Repeat the records between the lines holding "phylum: Arthropoda" and "scientific name: Anisodactylus binotatus", inclusive, swapping "family" for "group" and leaving everything else unchanged.

▶ _Material shown_:
---

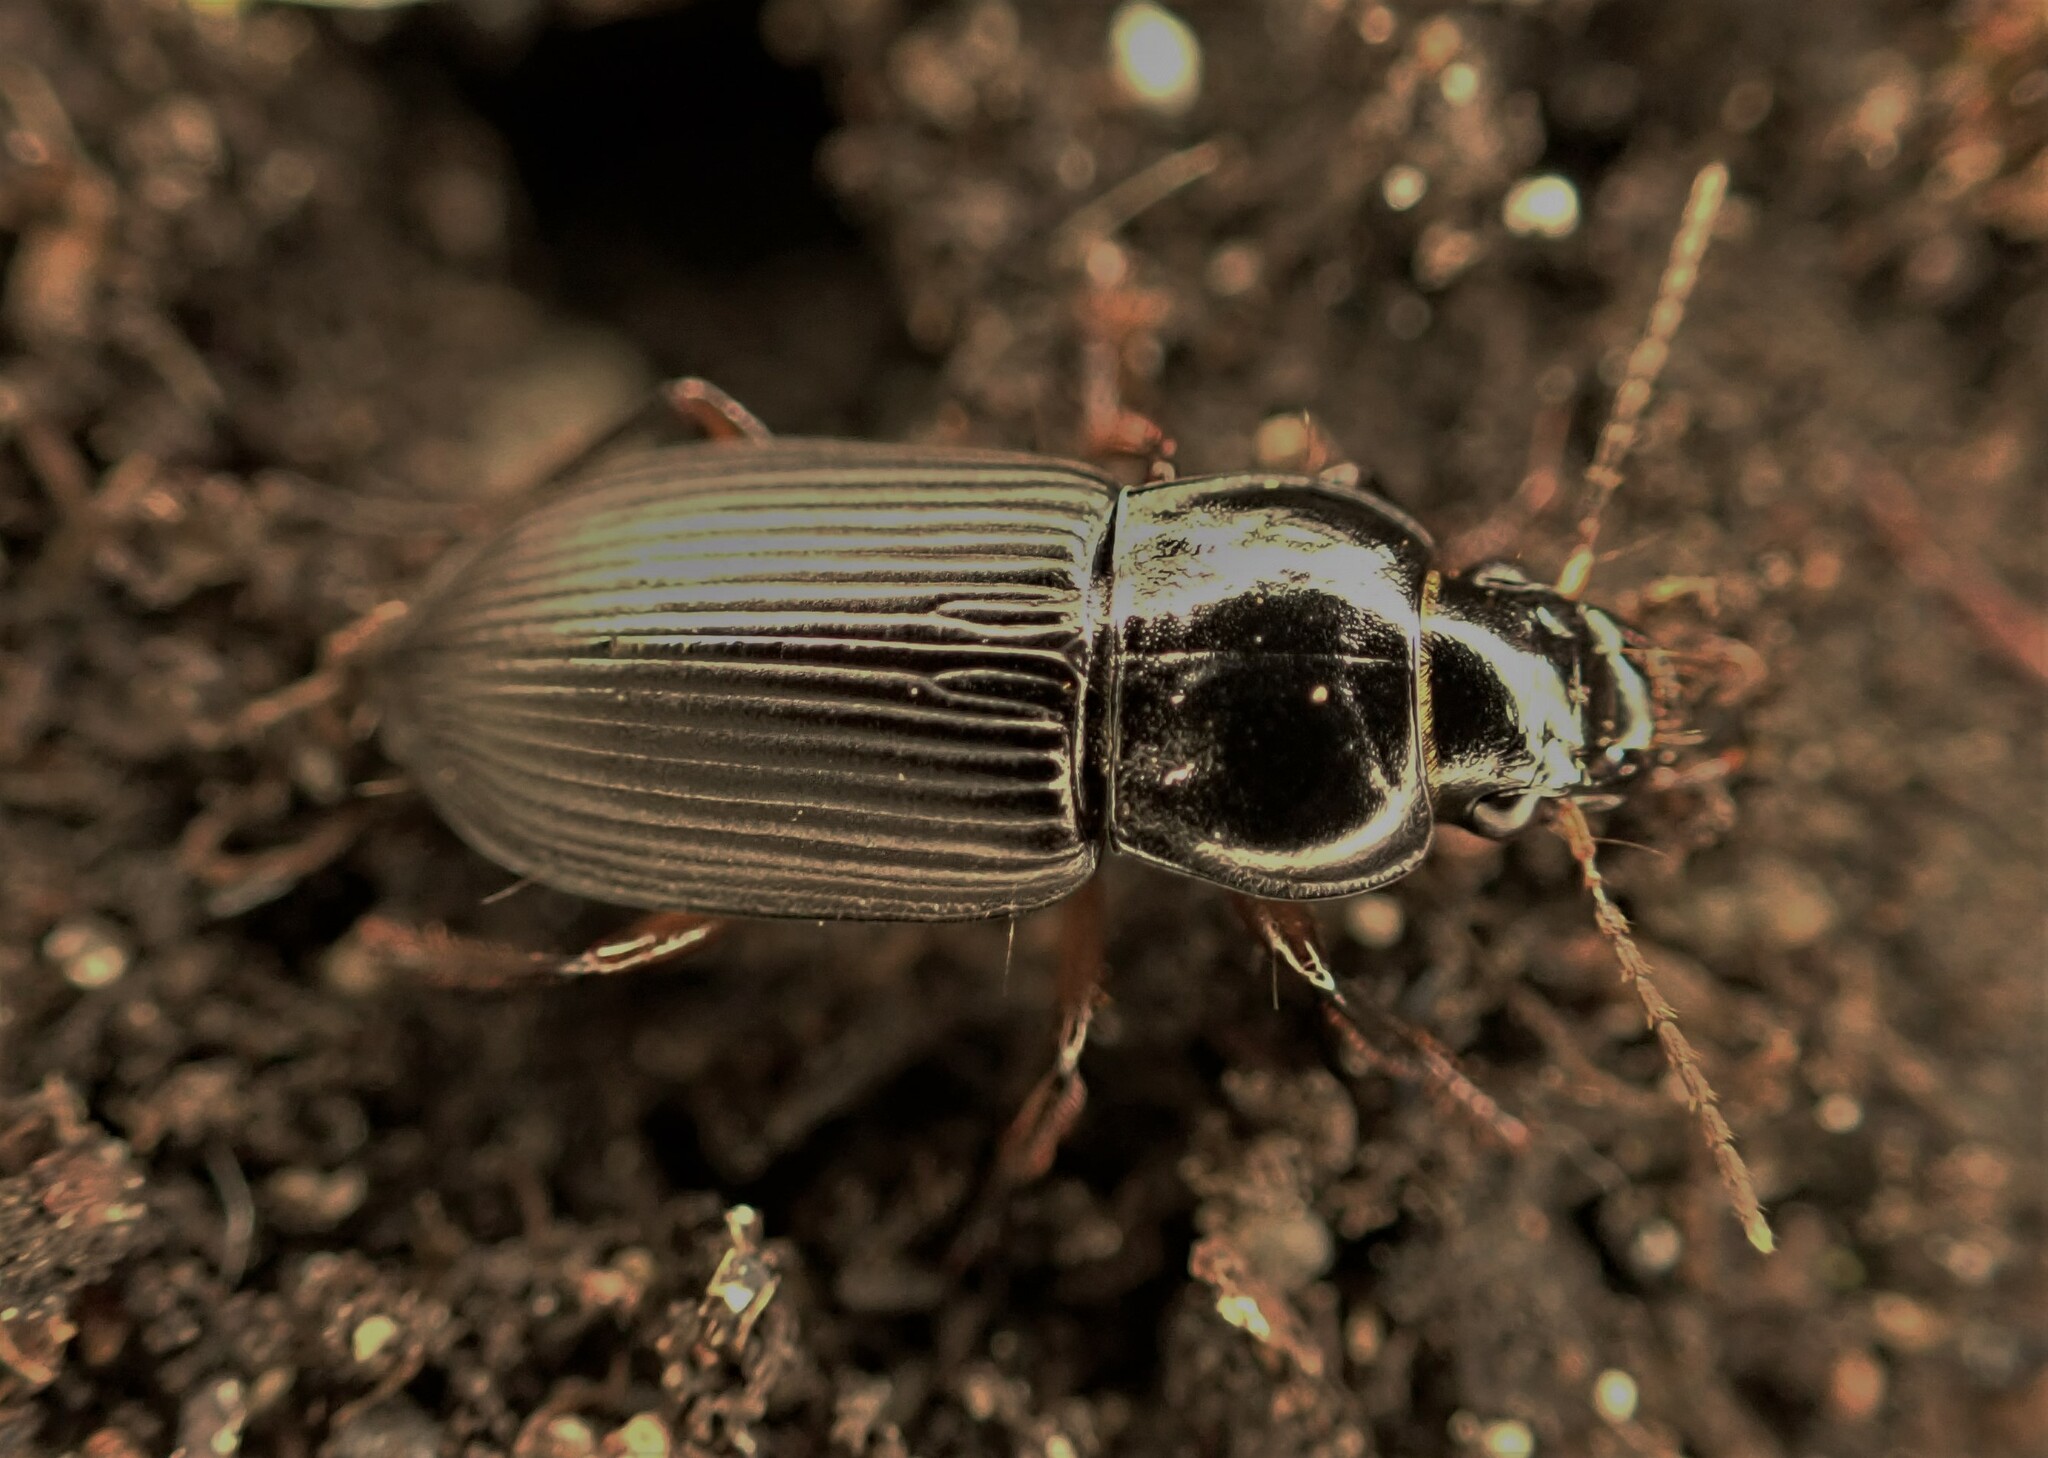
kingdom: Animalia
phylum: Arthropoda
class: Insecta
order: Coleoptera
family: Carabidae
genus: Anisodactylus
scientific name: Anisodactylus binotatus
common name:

---

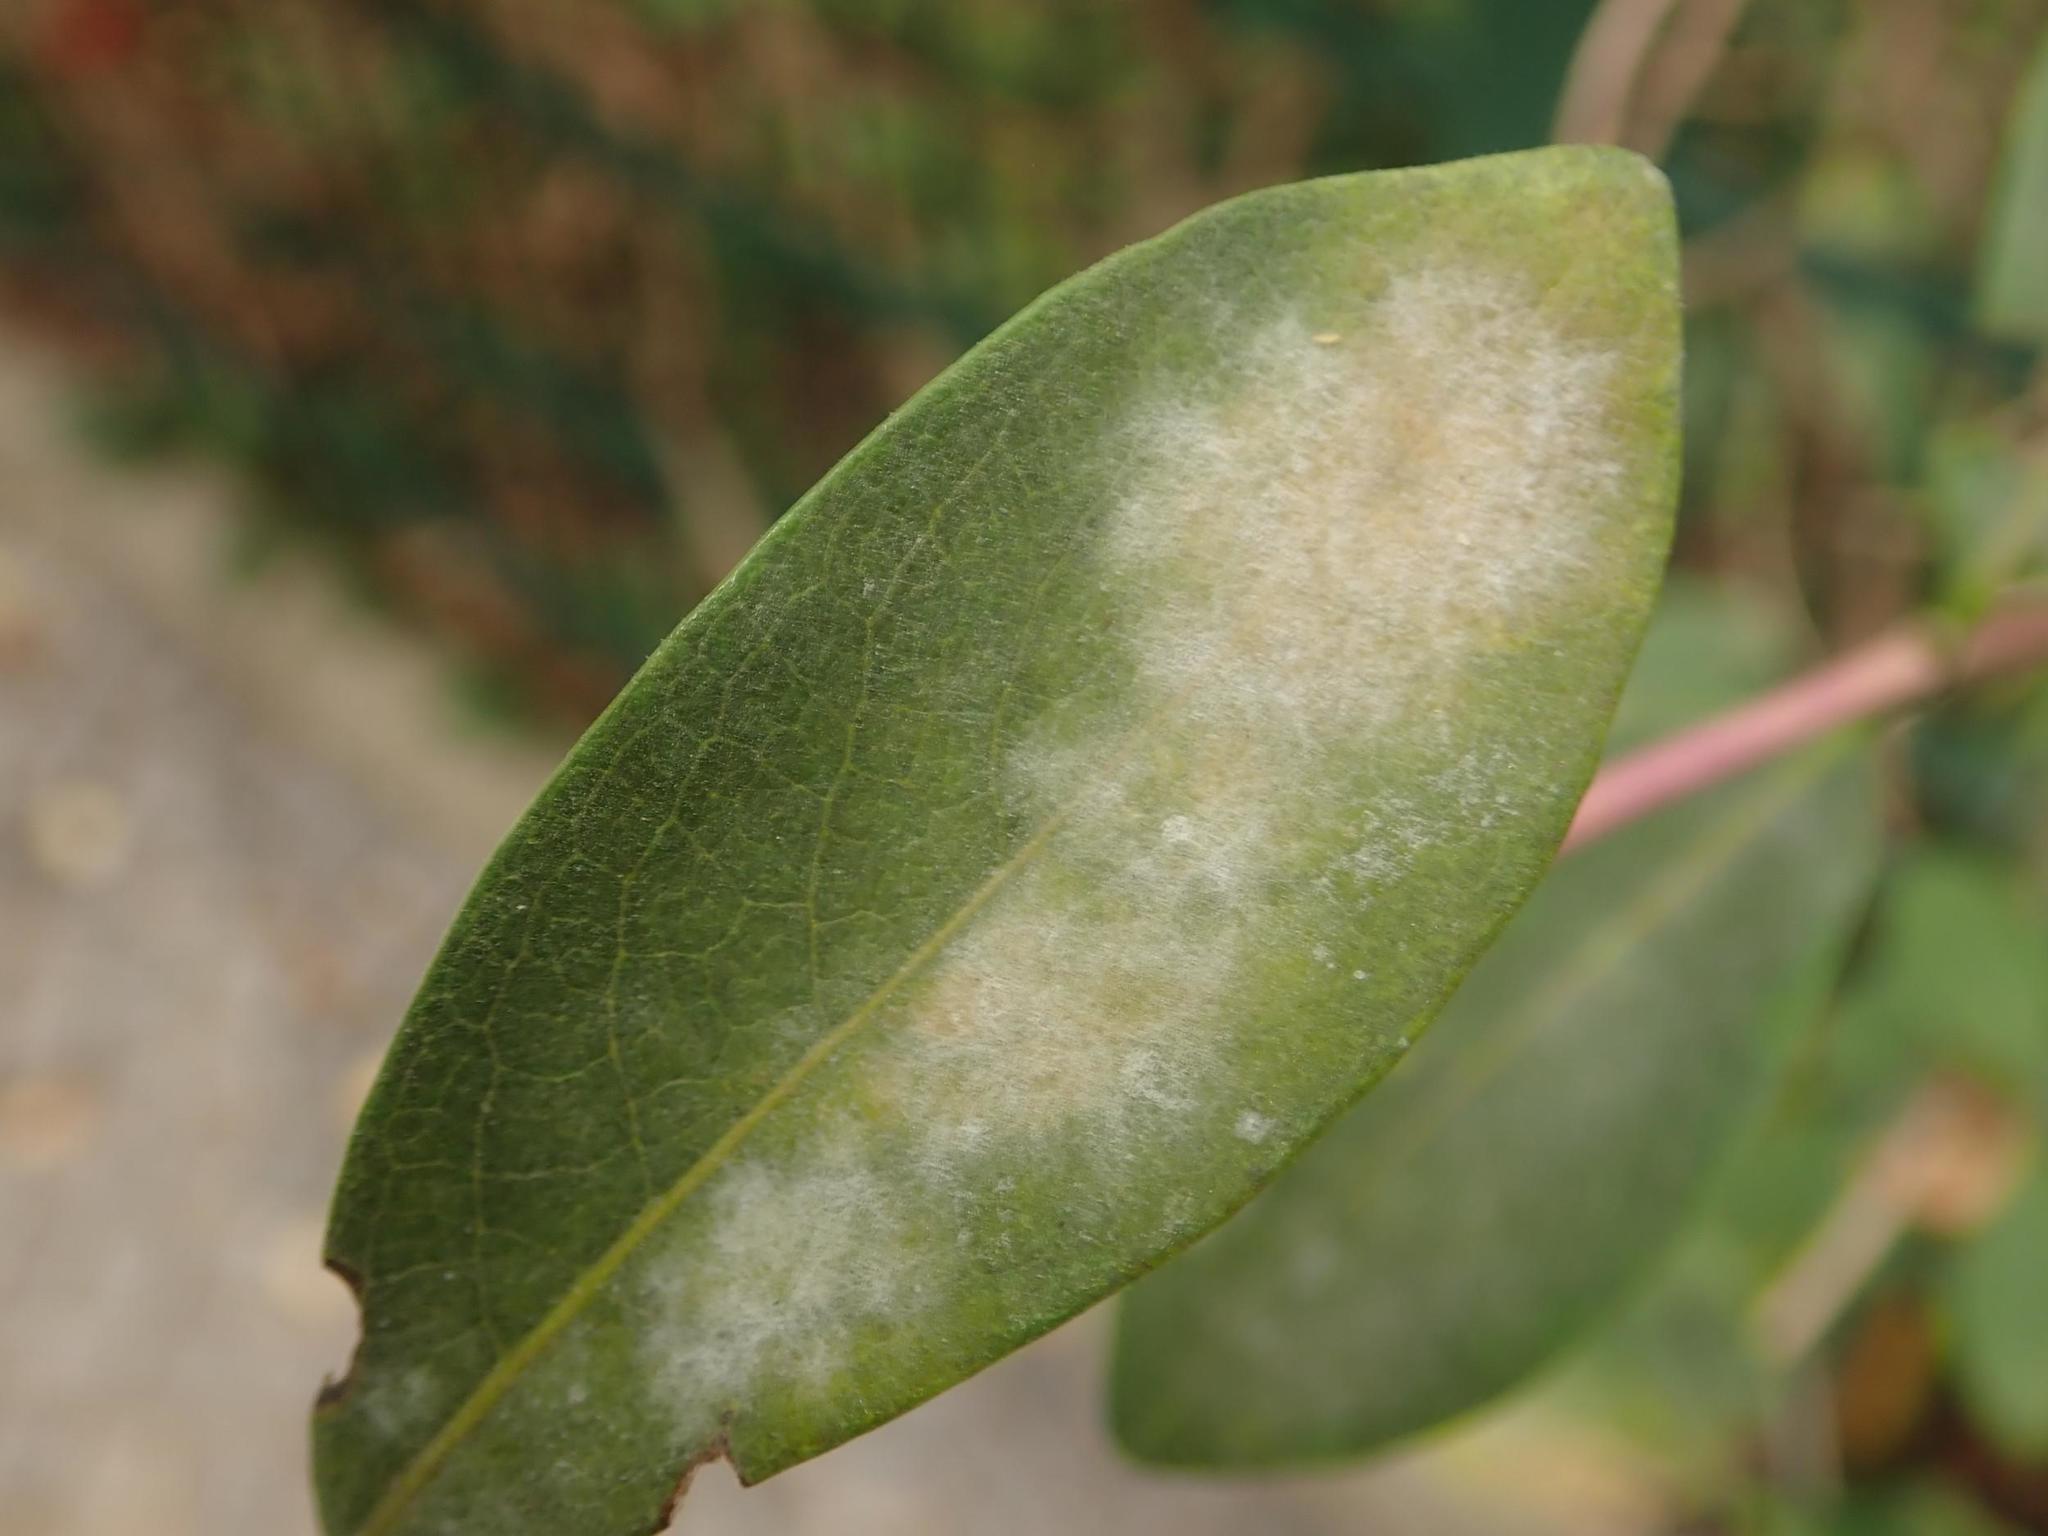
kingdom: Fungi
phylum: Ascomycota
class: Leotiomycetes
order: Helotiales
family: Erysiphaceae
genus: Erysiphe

---

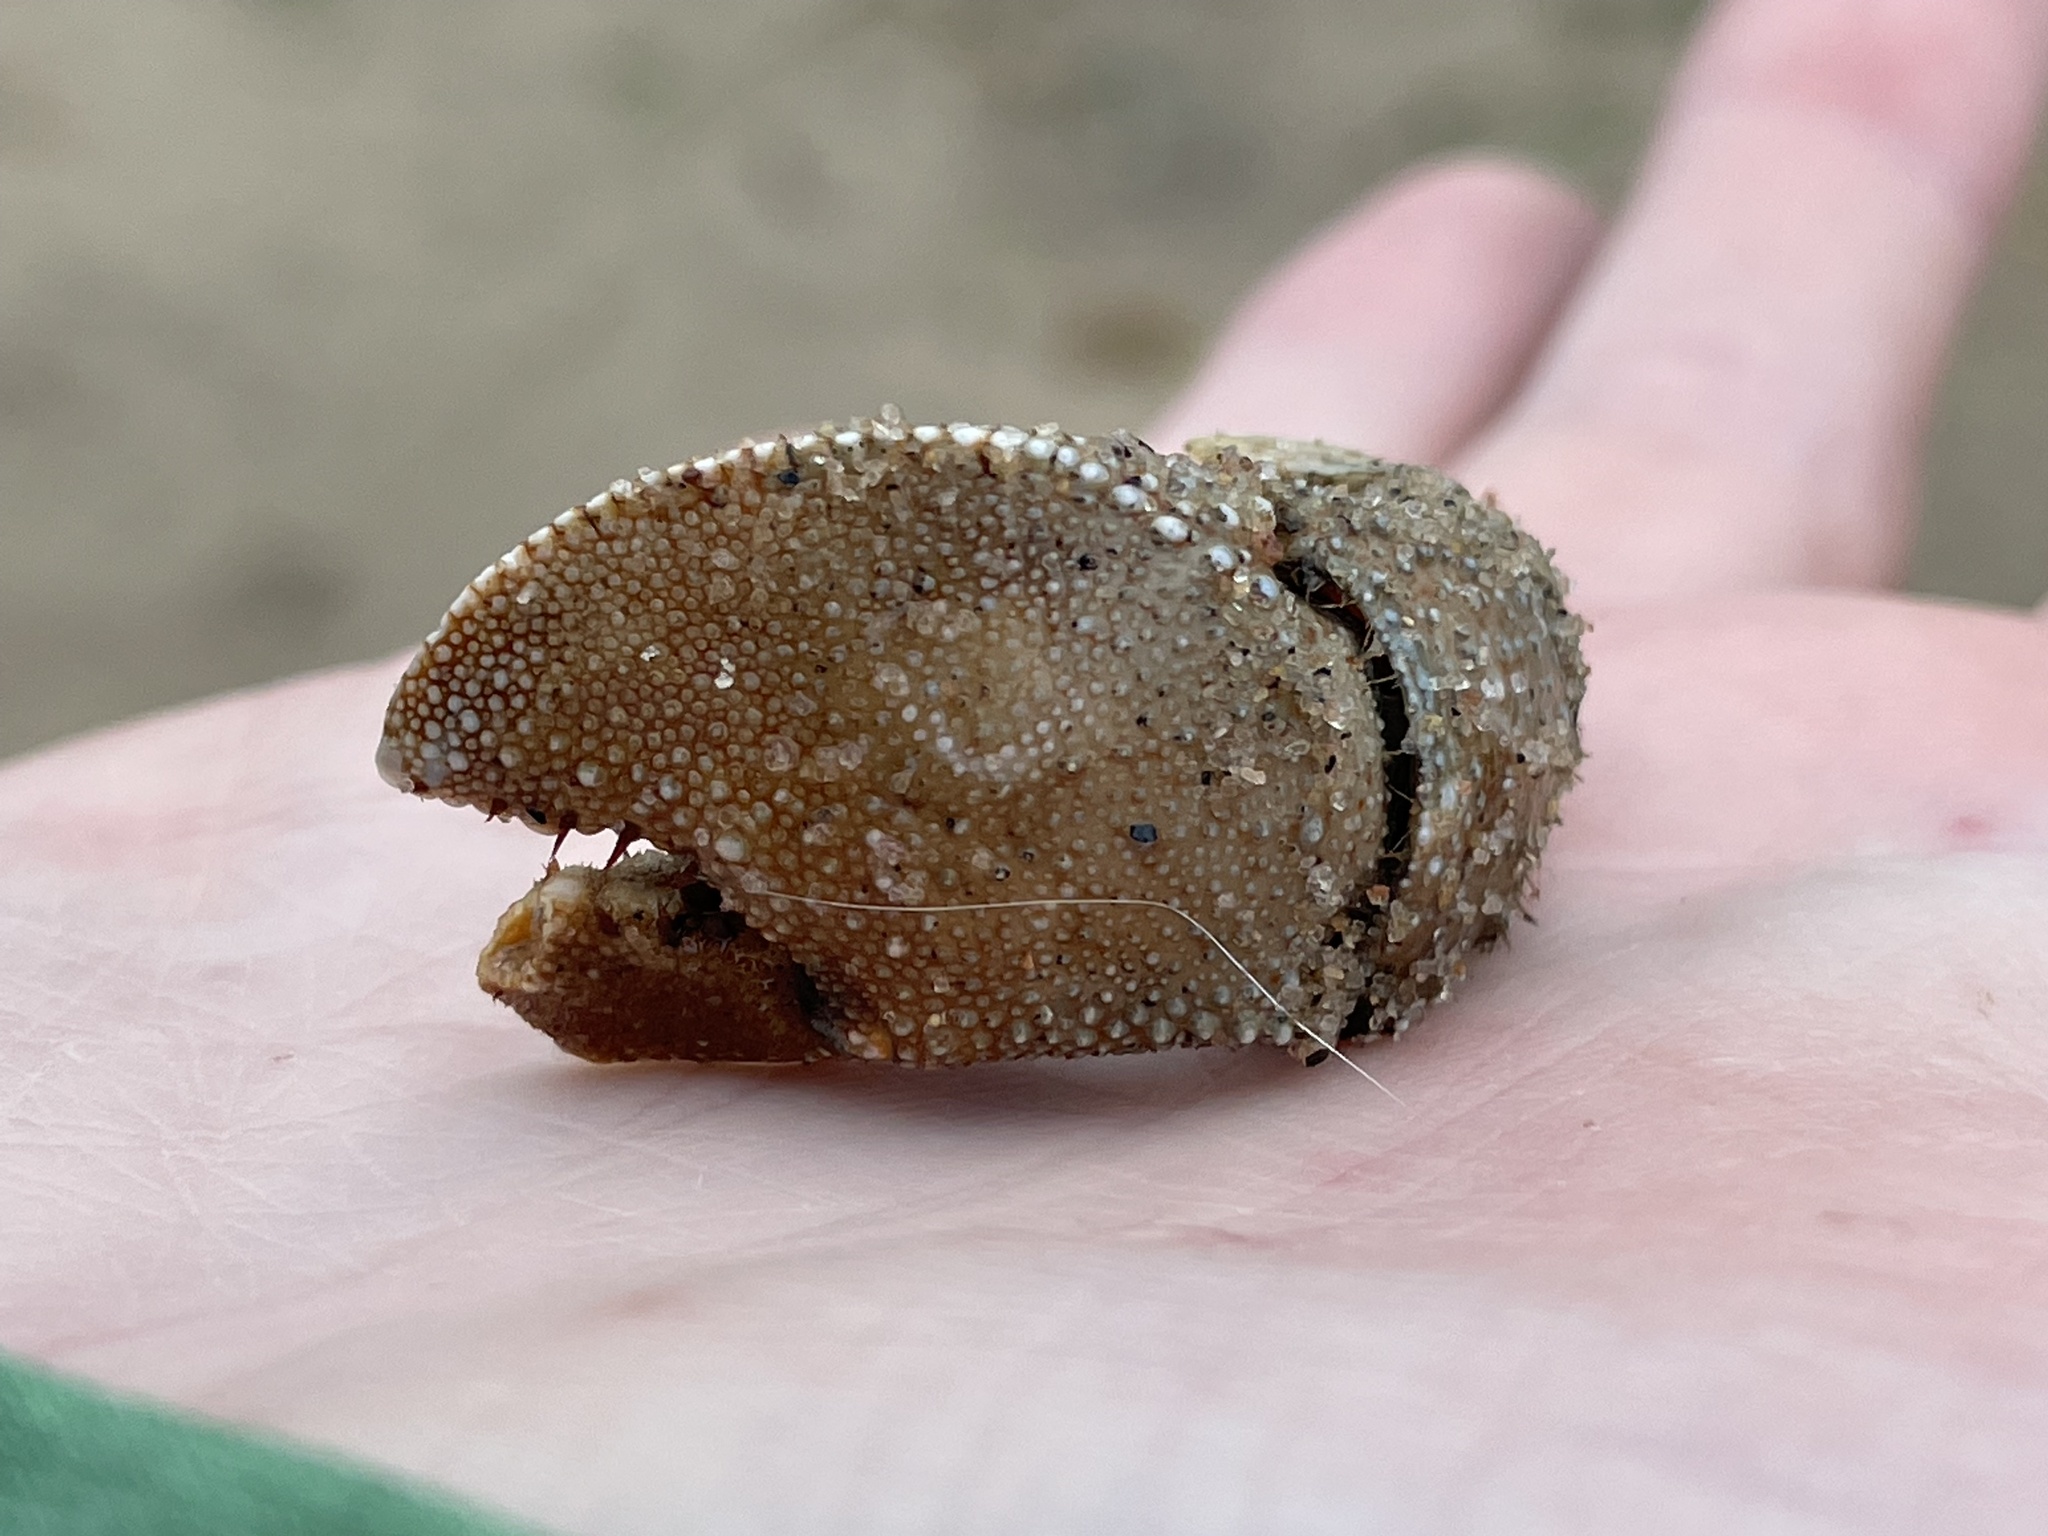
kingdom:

---

▶ _The output_:
phylum: Arthropoda
class: Insecta
order: Coleoptera
group: Carabidae
genus: Anisodactylus
scientific name: Anisodactylus binotatus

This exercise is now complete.